### [Listed entries]
= = = = =

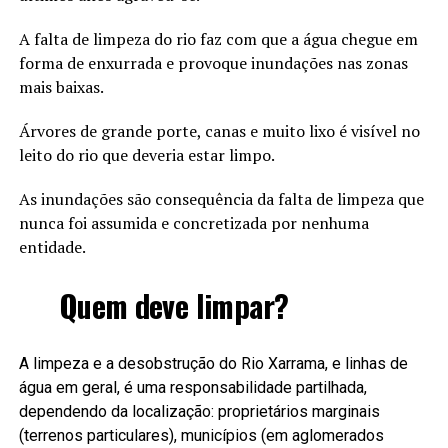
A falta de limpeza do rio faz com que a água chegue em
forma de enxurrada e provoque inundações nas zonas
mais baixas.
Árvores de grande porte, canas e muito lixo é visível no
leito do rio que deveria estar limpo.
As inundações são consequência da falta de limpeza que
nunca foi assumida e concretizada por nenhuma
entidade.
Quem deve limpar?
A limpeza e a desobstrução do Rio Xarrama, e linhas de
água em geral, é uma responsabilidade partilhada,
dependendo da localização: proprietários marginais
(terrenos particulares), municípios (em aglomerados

= = = = =

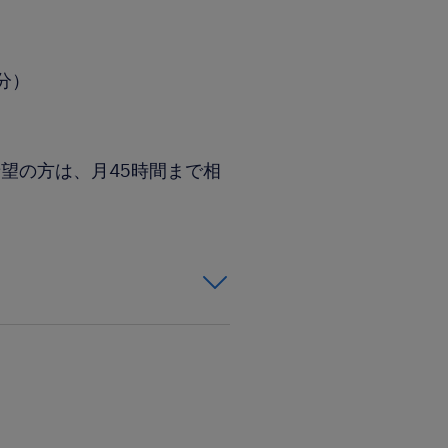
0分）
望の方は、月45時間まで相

= = = = =

### [Task instructions]
From the listing above, the lines starting with the one that has "A falta de limpeza do" and running through the one that has "água em geral, é" should be copied exactly, ends included.

### [Output of the exercise]
A falta de limpeza do rio faz com que a água chegue em
forma de enxurrada e provoque inundações nas zonas
mais baixas.
Árvores de grande porte, canas e muito lixo é visível no
leito do rio que deveria estar limpo.
As inundações são consequência da falta de limpeza que
nunca foi assumida e concretizada por nenhuma
entidade.
Quem deve limpar?
A limpeza e a desobstrução do Rio Xarrama, e linhas de
água em geral, é uma responsabilidade partilhada,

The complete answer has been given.